Ein gemütliches Leben?
Die Bandorfer kennen 1903 viele Dinge noch nicht, die hundert Jahre später das Leben erleichtern: Pampers, Jeans, Nylon-Strumpfhosen, Videogeräte, elektrische Küchenherde und Waschmaschinen, Kühlschränke und Gefriertruhen, Radio und Fernsehen, Fax-Geräte, Computer etc. Die Bauern hören keine Wetterberichte und wissen trotzdem Bescheid. Es gibt keine Drogenprobleme, es sei denn Probleme mit dem Alkohol; die Worte Hektik und Stress sind unbekannt. Man hat eben manchmal viel zu tun. Aber man nimmt sich Zeit. Auch samstags wird gearbeitet. Das Nachbarschaftsgefühl ist stark. Abends sitzt man zusammen und unterhält sich.

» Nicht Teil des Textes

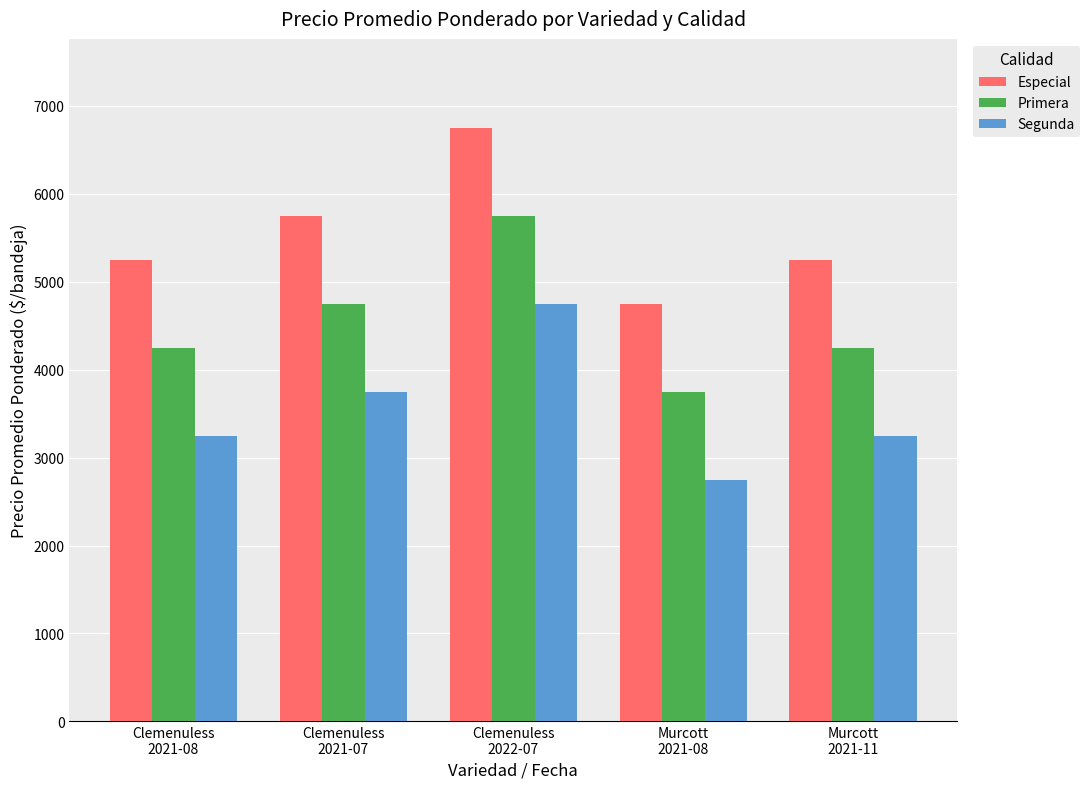

How many groups of bars are there?

5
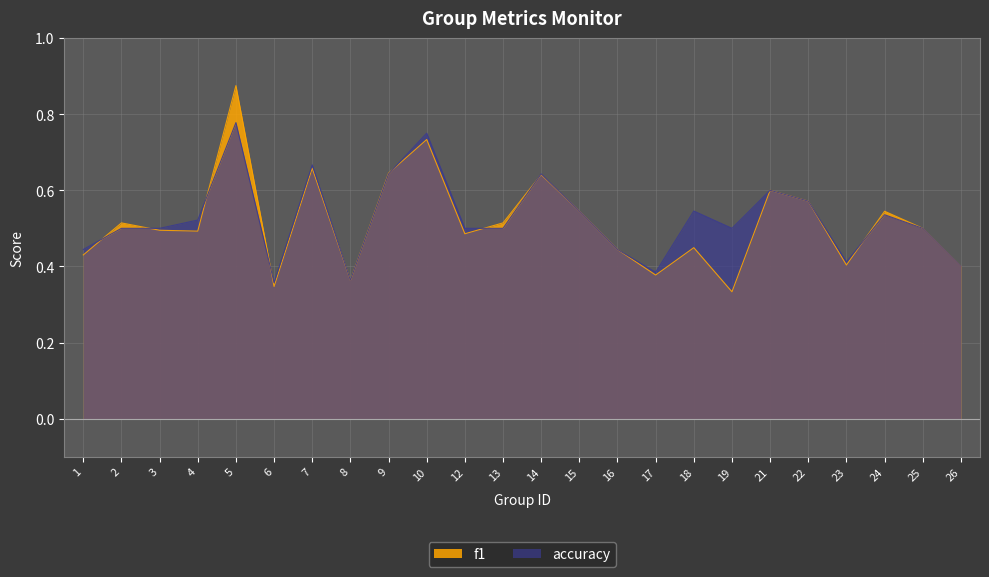

At which category does accuracy reach its first local valley?

6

1903 ist noch kein Achttausender im Himalaya bezwungen, nicht einmal die Eigernordwand. Auch nicht die Südwand des Drachenfelses. Die bezwingt erst der Bandorfer Dolomitenführer Antonio Sottile zusammen mit einem polnischen Kameraden nach dem 2. Weltkrieg.
Am 17. Dezember des Jahres 1903 beginnt im fernen Amerika eine Entwicklung, von der damals wohl kein Bandorfer etwas erfuhr: den beiden Brüdern Wilbur und Orville Wright gelang der erste gesteuerte Flug mit einem motorgetriebenen Flugzeug, einem Doppeldecker von 12 PS. Im ersten Anlauf legten sie 53 Meter in 12 Sekunden zurück. 260 Meter in 59 Sekunden schafften sie im vierten Versuch. Sie erreichen also dabei eine Durchschnittsgeschwindigkeit von 15,8 km/h. Heute durchkreuzen weiße Kondensstreifen den Bandorfer Himmel, erzeugt von Flugzeugen in 11 km Höhe, die mit 950 km/h dahinrasen. Die Bandorfer sehen gar nicht mehr hin. Welch eine Entwicklung in 100 Jahren!